----- EXCERPT -----

Furthermore, in Formula (I), for G1 and G2, examples of the substituent which may be contained in the divalent alicyclic hydrocarbon group having 5 to 8 carbon atoms include an alkyl group, an alkoxy group, and a halogen atom.
As the alkyl group, for example, a linear, branched, or cyclic alkyl group having 1 to 18 carbon atoms is preferable, an alkyl group having 1 to 8 carbon atoms (for example, a methyl group, an ethyl group, a propyl group, an isopropyl group, an n-butyl group, an isobutyl group, a sec-butyl group, a t-butyl group, and a cyclohexyl group) is more preferable, an alkyl group having 1 to 4 carbon atoms is still more preferable, and the methyl group or the ethyl group is particularly preferable.
As the alkoxy group, for example, an alkoxy group having 1 to 18 carbon atoms is preferable, an alkoxy group having 1 to 8 carbon atoms (for example, a methoxy group, an ethoxy group, an n-butoxy group, and a methoxy ethoxy group) is more preferable, an alkoxy group having 1 to 4 carbon atoms is still more preferable, and the methoxy group or the ethoxy group is particularly preferable.
Examples of the halogen atom include a fluorine atom, a chlorine atom, a bromine atom, and an iodine atom, and among these, the fluorine atom or the chlorine atom is preferable.
In Formula (I), examples of the aromatic ring having 6 or more carbon atoms represented by each of A1 and A2 include an aromatic hydrocarbon ring such as a benzene ring, a naphthalene ring, an anthracene ring, and a phenanthroline ring; and an aromatic heterocyclic ring such as a furan ring, a pyrrole ring, a thiophene ring, a pyridine ring, a thiazole ring, and a benzothiazole ring. Among those, the benzene ring (for example, a 1,4-phenyl group) is preferable.
Furthermore, in Formula (I), examples of the cycloalkane ring having 6 or more carbon atoms represented by each of A1 and A2 include a cyclohexane ring, a cyclopeptane ring, a cyclooctane ring, a cyclododecane ring, and a cyclodocosane ring, and among these, the cyclohexane ring (for example, a cyclohexane-1,4-diyl group) is preferable.
In addition, for A1 and A2, examples of the substituent which may be contained in the aromatic ring having 6 or more carbon atoms or the cycloalkane ring having 6 or more carbon atoms include the same ones as the substituents which may be contained in G1 and G2 in Formula (I).

----- GIVEN DATA -----

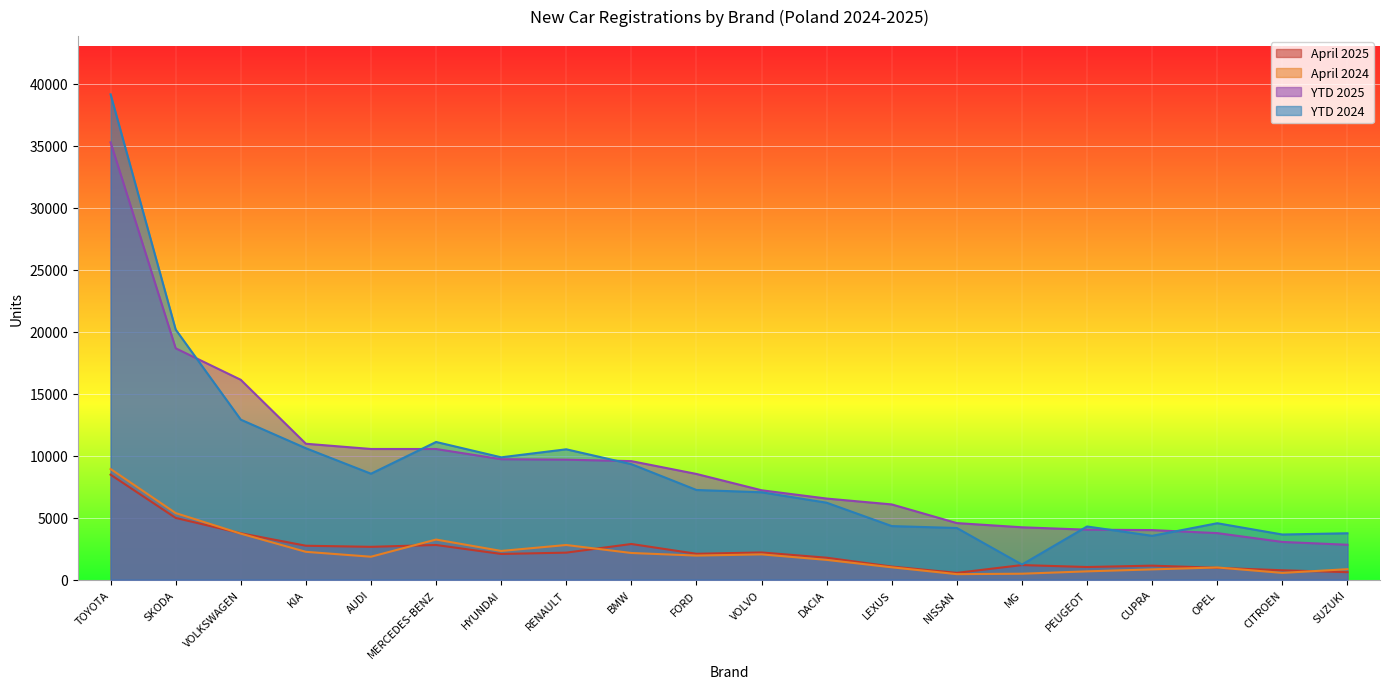

What position from the left is VOLKSWAGEN?

3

-----

- **TASK REQUIREMENTS**:
Copy the part of the Formula (I) excerpt that opens with the words containing "Furthermore, in Formula (I), for" and closes with "ethyl group is particularly preferable.", renaming "alkyl group" to "alkyl substituent" at every occurrence.

- **TASK ANSWER**:
Furthermore, in Formula (I), for G1 and G2, examples of the substituent which may be contained in the divalent alicyclic hydrocarbon group having 5 to 8 carbon atoms include an alkyl substituent, an alkoxy group, and a halogen atom.
As the alkyl substituent, for example, a linear, branched, or cyclic alkyl substituent having 1 to 18 carbon atoms is preferable, an alkyl substituent having 1 to 8 carbon atoms (for example, a methyl group, an ethyl group, a propyl group, an isopropyl group, an n-butyl group, an isobutyl group, a sec-butyl group, a t-butyl group, and a cyclohexyl group) is more preferable, an alkyl substituent having 1 to 4 carbon atoms is still more preferable, and the methyl group or the ethyl group is particularly preferable.